Die deutsche Justizministerin Brigitte Zypries (SPD) will den vormals gescheiterten rot-grünen Gesetzesentwurf zur Antidiskriminierung erneut einbringen. Die Union als neuer Koalitionspartner in der Bundesregierung lehnt dagegen diesen Gesetzesentwurf strikt ab.
Deutschland hinkt also bei der Verabschiedung eines Antidiskriminierungsgesetzes anderen Ländern deutlich hinterher. Großbritannien, Schweden und die Niederlande sowie etliche andere Staaten, darunter die USA, haben mithilfe entschiedener Maßnahmen die vorhandenen Diskriminierungen ihrer gesellschaftlichen Minderheiten nicht nur unterbunden, sondern durch die gezielte Förderung dieser Minderheiten sogar deren Chancen auf Gleichbehandlung nachweislich verbessert.
Während die EU-Richtlinien lediglich einen umfassenden Schutz vor Diskriminierung in Beschäftigung und Beruf vorsehen, spricht sich die Justizministerin auch für eine Anwendung im Zivilrecht aus. Niemand darf in seinem persönlichen Lebensalltag wegen seiner ethnischen Herkunft, Religion oder Weltanschauung, einer Behinderung, seines Geschlechts, Alters oder seiner sexuellen Identität diskriminiert werden, was ohnehin ein politisches Gebot des Grundgesetzes wäre. In einem wichtigen Punkt reicht der Gesetzesentwurf der Ministerin jedoch nicht aus. Die Beweislast darüber, dass keine Diskriminierung vorläge, müsste vielmehr bei dem Beklagten liegen.

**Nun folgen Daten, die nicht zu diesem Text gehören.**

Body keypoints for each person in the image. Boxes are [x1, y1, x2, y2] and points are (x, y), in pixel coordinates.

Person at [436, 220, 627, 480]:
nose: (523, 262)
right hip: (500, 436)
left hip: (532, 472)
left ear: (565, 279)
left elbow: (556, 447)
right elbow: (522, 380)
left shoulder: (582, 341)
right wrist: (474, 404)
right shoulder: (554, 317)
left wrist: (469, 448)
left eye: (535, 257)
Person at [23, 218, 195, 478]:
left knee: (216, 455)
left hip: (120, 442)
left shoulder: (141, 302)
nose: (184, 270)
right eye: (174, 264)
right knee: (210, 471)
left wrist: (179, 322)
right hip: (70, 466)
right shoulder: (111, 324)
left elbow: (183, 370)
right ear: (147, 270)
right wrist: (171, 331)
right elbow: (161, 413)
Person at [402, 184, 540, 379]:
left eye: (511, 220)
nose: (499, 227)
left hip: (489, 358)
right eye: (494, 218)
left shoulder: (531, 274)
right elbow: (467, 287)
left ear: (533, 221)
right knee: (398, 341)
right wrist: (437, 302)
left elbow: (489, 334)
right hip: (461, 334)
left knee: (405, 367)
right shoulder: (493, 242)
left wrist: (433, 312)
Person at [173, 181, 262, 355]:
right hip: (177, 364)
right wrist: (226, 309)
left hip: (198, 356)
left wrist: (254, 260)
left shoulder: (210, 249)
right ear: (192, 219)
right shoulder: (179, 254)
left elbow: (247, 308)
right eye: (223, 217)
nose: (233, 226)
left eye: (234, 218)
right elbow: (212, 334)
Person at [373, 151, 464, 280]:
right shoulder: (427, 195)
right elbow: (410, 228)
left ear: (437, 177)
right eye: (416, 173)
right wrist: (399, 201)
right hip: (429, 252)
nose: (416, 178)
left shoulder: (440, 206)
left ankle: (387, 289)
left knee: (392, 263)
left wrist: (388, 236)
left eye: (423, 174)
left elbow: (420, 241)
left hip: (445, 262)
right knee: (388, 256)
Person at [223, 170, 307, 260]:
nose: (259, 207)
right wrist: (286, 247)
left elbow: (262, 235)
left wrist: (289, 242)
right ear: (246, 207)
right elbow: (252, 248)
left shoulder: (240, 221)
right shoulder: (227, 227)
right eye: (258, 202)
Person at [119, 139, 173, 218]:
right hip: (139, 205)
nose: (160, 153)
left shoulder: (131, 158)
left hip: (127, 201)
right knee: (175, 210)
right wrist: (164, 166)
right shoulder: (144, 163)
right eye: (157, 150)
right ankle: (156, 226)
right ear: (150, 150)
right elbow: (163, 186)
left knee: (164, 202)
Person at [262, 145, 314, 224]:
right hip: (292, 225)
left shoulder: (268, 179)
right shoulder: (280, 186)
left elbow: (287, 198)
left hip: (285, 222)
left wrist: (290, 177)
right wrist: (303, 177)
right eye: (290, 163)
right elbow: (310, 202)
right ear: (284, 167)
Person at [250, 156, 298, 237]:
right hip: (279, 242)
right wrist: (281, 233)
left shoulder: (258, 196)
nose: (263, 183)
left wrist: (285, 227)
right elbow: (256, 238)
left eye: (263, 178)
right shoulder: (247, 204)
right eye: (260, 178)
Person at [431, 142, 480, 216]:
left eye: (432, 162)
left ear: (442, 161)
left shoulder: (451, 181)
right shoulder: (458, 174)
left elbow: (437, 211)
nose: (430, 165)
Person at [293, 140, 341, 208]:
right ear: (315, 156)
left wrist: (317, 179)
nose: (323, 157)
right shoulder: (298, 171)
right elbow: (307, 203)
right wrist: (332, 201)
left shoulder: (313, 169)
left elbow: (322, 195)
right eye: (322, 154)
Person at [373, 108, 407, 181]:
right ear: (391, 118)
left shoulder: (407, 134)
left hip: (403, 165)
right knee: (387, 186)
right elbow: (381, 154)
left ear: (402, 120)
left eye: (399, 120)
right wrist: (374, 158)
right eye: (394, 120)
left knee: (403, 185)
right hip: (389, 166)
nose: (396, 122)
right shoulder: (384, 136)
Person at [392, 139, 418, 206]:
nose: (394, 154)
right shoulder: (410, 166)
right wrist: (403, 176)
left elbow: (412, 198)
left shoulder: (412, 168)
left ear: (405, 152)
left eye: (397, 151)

Damit ließe sich sicherstellen, dass die Betroffenen eine erfahrene Diskriminierung auch tatsächlich anzeigen würden. Erfahrungen aus Schweden und Großbritannien zeigen, dass die Beweislastumkehr zugunsten der Betroffenen von entscheidender Bedeutung ist. Für den Fall, dass dieses Defizit im aktuellen Gesetzesentwurf der Ministerin behoben würde, fände dieser meine ausdrückliche Zustimmung und Unterstützung. Bedauerlicherweise droht die Justizministerin aber schon an der bröckelnden Unterstützung aus den eigenen Reihen zu scheitern.
SPD-Präsidiumsmitglied und Europaabgeordneter Martin Schulz signalisierte der Union bereits Kompromissbereitschaft. Es gebe ‘keine Notwendigkeit’ über die EU-Vorgaben aus Brüssel hinauszugehen. Damit wird dass, was vor einigen Monaten in einer rot-grünen Bundesregierung noch richtig war, in einer neuen schwarz-roten Regierungskoalition nunmehr für falsch erklärt.

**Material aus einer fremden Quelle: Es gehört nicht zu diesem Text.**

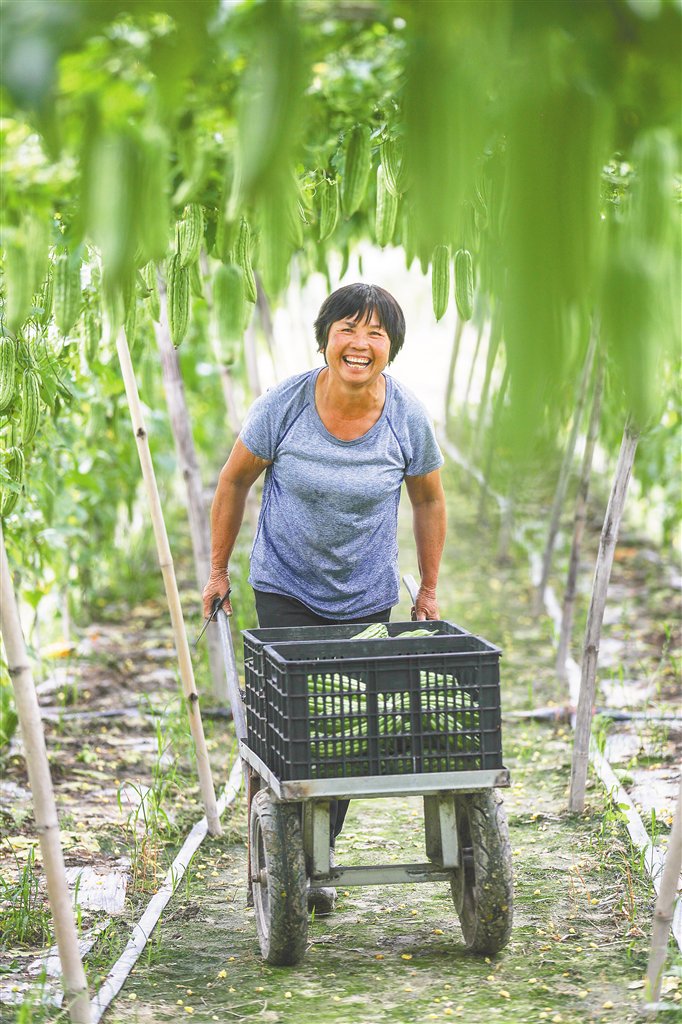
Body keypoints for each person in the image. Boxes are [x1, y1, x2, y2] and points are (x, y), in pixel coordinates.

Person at [202, 282, 447, 910]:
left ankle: (312, 856)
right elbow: (233, 483)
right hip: (285, 587)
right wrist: (218, 572)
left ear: (391, 348)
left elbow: (428, 498)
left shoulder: (406, 416)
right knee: (291, 731)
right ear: (325, 339)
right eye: (347, 329)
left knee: (347, 736)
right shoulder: (283, 406)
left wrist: (427, 588)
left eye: (376, 333)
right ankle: (286, 853)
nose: (360, 344)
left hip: (366, 596)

Wenn die SPD bei der Antidiskriminierung bereitwillig vor der Union einknickt, dann unterstreicht sie hiermit nur, dass sie um jeden Preis mitregieren möchte. Die baldige Verabschiedung eines umfassenden Antidiskriminierungsgesetzes bleibt dringend notwendig, um der Verpflichtung zur Umsetzung der EU-Richtlinien nachzukommen sowie den verfassungsmäßig garantierten Grundrechten in der Praxis eine stärkere Geltung zu verschaffen.
Daher fordere ich die Bundesregierung mit Nachdruck auf, umgehend ein modernes und umfassendes Antidiskriminierungsgesetz dem Deutschen Bundestag vorzulegen.